During a period called the “Green Revolution,” new crops were introduced to farmers after irrigation was required in the dry Middle East. Oranges, bananas, watermelons, and other fruits, in addition to rice, eggplant, and cotton were the first crops to be introduced as the irrigation system was revived. Some annual crops included wheat, chickpeas, beans, and emmer. Sugarcane replaced the famous honey as a sweetener for common foods. In the Islamic world, Cotton grew to be one of the most valuable fiber crops. This ancient irrigation system was so ingenious that they are still traced back from the time period itself. The use of underground canals, or qanats, captured ground water from within the Earth with a much more efficient way of carrying it over long distances.

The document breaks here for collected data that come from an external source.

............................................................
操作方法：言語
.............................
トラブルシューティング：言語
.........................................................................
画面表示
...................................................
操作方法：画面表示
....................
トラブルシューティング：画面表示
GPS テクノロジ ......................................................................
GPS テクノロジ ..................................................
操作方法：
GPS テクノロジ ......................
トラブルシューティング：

The Empire flourished and was known for its trade in knowledge, and Muslims considered it among the most valuable of all possessions. To a large extent, the religious, scientific, and philosophical knowledge that the Islamic world spread was due in part to the books that merchants transported along the land routes of Dar al-Islam. Since every major marketplace contained booksellers, merchants and pilgrims sought after books containing philosophy, mathematics, and technological advances.

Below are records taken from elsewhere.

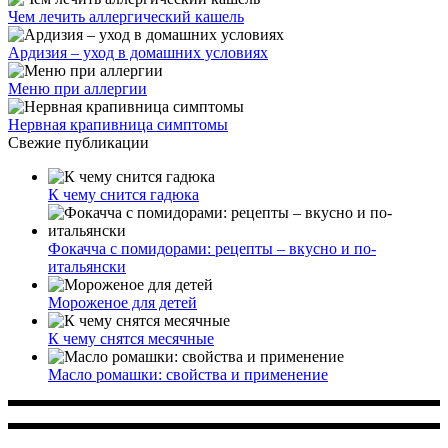
Чем лечить аллергический кашель
Ардизия – уход в домашних условиях
Меню при аллергии
Нервная крапивница симптомы
Свежие публикации
К чему снится гадюка
Фокачча с помидорами: рецепты – вкусно и по-
итальянски
Мороженое для детей
К чему снятся месячные
Масло ромашки: свойства и применение
Многопрофильное медицинское учреждение, которое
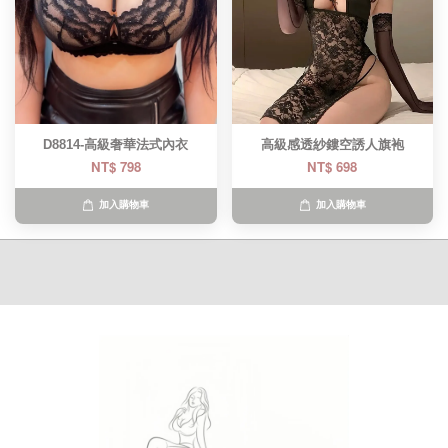
D8814-高級奢華法式內衣
高級感透紗鏤空誘人旗袍
NT$ 798
NT$ 698
加入購物車
加入購物車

Further contributions by the Arabs include the Financial Coinage System. During the time period of Umayyad caliph Abd al-Malik, coins of gold, silver, and copper were minted. The dinar became the major coinage after African gold was imported into Muslim lands from 661 to 750. The silver dirhams were later introduced at mints in Iraq and Iran. Bankers during in the Islamic Empire weighed payments using a balance and coin weights. They seldom counted coins, if deemed necessary, though the gold dinars and silver dirhams’ relationships were not determined, since the market itself changed the values – according to the daily supply and demand, the prices of both varied from day to day. Eventually, in the monetary system, gold was considered the most significant element. Gold played such an important role during the Empire, that surviving artifacts are countless. From weaponry, to luxury items, ceramics, pottery, and metal works, these were the most prominent pieces discovered during “The Golden Horde.” The trade routes of the Golden Horde are among the most important and famous trade routes ever discovered.

The trade system and economy of the Islamic system is considered a magnanimous step towards the modern economy we know today, and comprises of the base for so many achievements towards progress. Considering the aspect on an international level, the Islamic Empire never fails to impress when it comes to ingenious inventions and discoveries, constant triumphs over perils, and an infinite amount of perseverance.